Unable to extract OneDrive ZIP file on Ubuntu 18.10

So I downloaded a 45 gig directory from OneDrive which got saved on my Ubuntu VM in the form of a zip file.

Now when I try to extract it via GUI, it gives me an error saying the archive is empty.

When I try to use the unzip command via terminal, it gives me an error:

warning [Archive.zip]: 43855246100 extra bytes at beginning or within zipfile (attempting to process anyway)

error [Archive.zip]: start of central directory not found; zipfile corrupt.

(please check that you have transferred or created the zipfile in the appropriate BINARY mode and that you have compiled UnZip properly)

https://stackoverflow.com/questions/27151176/zip-files-corrupt-over-4-gigabytes-no-warnings-or-errors-did-i-lose-my-data/31084012

From the above link I learned that unzip fails for archives greater than 4 gigs.

So I tried multiple other options, like tar xvf, jar xf, 7z x

  1. For tar xvf, I get

tar: This does not look like a tar archive

tar: Skipping to next header

  1. For 7z x, the archive gets extracted, but with the following errors:

Headers Error

Unconfirmed start of archive

WARNINGS

There are data after the end of archive

Also, there were supposed to be some .rar files inside the original (downloaded) zip file, which were missing from the extracted location.

  1. For jar xf, I get the error:

Error in JAR file! (not compressed but data desc.)

When I try to run zip -T Archive.zip, I get

Could not find Archive.z01

Hit c (change path to where this split file is)

q (abort archive - quit)

or ENTER (try reading this split again):

Is it possible OneDrive gave me a corrupted archive?


Solution 1:

I know this question was posted over a year ago, but after running into what looks like the exact same issue I might be able to provide some answers. The most likely cause of this interoperability problem is OneDrive's implementation of the ZIP64 extension, and to be more precise the value of the "total number of disks" field in the "zip64 end of central dir locator". In the OneDrive files, this value is set to 0 (zero), whereas most reader tools expect a value of 1.

For more information here's a detailed write-up I posted on my blog:

https://www.bitsgalore.org/2020/03/11/does-microsoft-onedrive-export-large-ZIP-files-that-are-corrupt

If you're comfortable with a bit of Hex editing, you can provisionally "fix" affected files by changing the first byte of the "total number of disks" field in a hex editor, again see my blog post for details.

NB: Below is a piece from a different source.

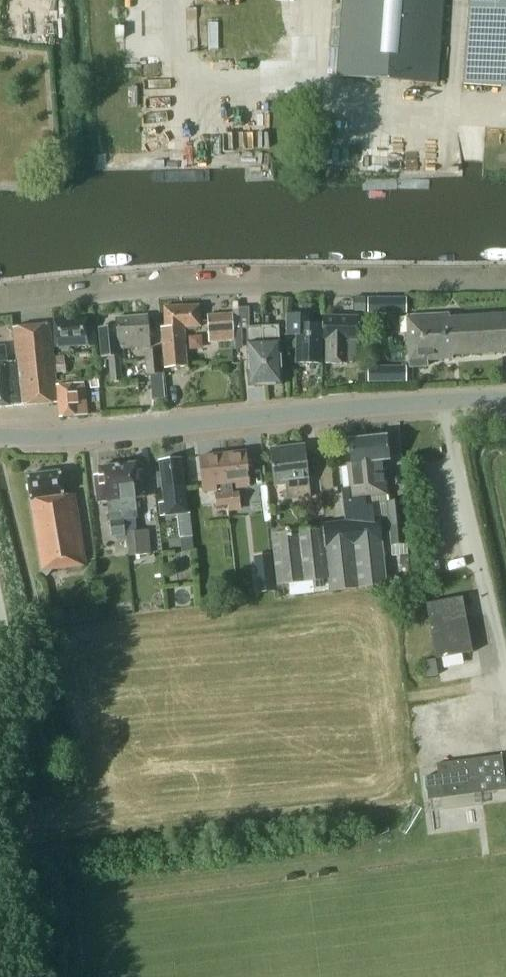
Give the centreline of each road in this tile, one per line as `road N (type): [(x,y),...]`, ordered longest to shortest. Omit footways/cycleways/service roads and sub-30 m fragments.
road 1 (residential): [(505,283),(399,291),(181,286),(0,308)]
road 2 (tertiary): [(0,434),(45,437),(505,399)]

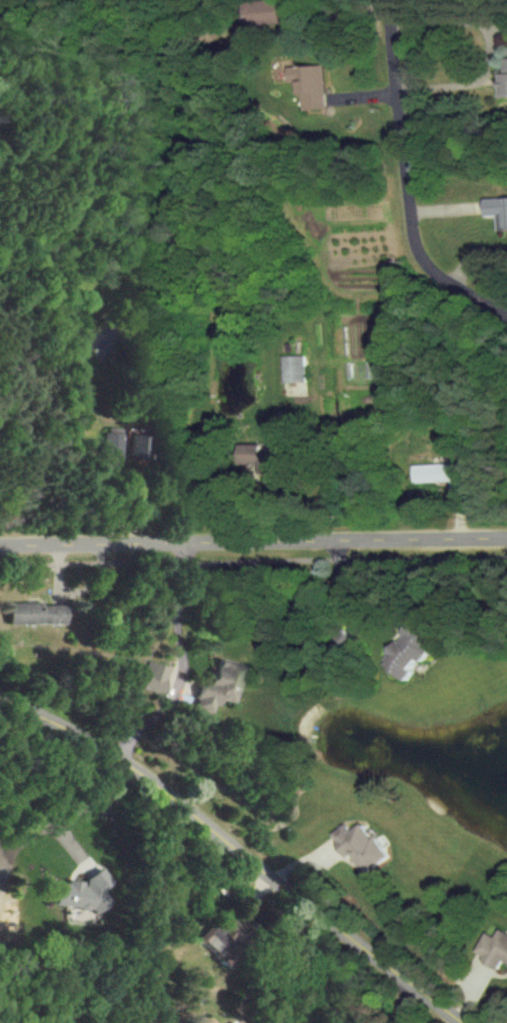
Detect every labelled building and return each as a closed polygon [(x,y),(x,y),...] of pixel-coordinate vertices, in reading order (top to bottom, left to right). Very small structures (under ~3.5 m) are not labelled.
[(284,23),(283,0),(278,0),(248,1),(249,24),(284,23)] [(506,47),(506,71),(498,71),(497,94),(506,95),(506,47)] [(328,109),(327,65),(288,67),(289,82),(299,81),(299,94),(304,94),(304,110),(328,109)] [(303,382),(303,356),(281,356),(281,382),(303,382)] [(119,457),(120,434),(100,433),(99,457),(119,457)] [(139,457),(142,437),(128,435),(125,454),(139,457)] [(257,445),(235,445),(235,464),(255,465),(255,474),(270,474),(270,453),(257,453),(257,445)] [(409,465),(410,483),(452,482),(451,463),(409,465)] [(4,604),(4,625),(61,623),(61,603),(4,604)] [(430,644),(406,626),(377,665),(400,683),(430,644)] [(241,667),(214,658),(206,683),(197,680),(189,707),(209,713),(214,698),(230,703),(241,667)] [(163,667),(141,663),(135,690),(157,694),(163,667)] [(327,834),(341,857),(347,853),(359,872),(383,857),(361,821),(347,830),(343,823),(327,834)] [(45,905),(99,911),(103,872),(80,870),(78,882),(59,879),(59,883),(48,882),(45,905)] [(198,942),(216,955),(237,926),(219,914),(198,942)] [(475,951),(483,955),(480,960),(496,969),(501,960),(506,964),(506,934),(498,929),(494,937),(485,932),(475,951)]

UPDATE: partially prompted by my blog post someone has written a Perl script that fixes these files automatically, see this link for more details:

https://unix.stackexchange.com/a/590034

Direct link to the script:

https://github.com/pmqs/Fix-OneDrive-Zip

In addition, this support page from Microsoft says (3rd 'Notes' section from top):

Downloads are subject to the following limits: individual file size limit: 10GB; total zip file size limit: 20GB; total number of files limit: 10,000.

So for a 45 GB directory you might hit these size limits as well.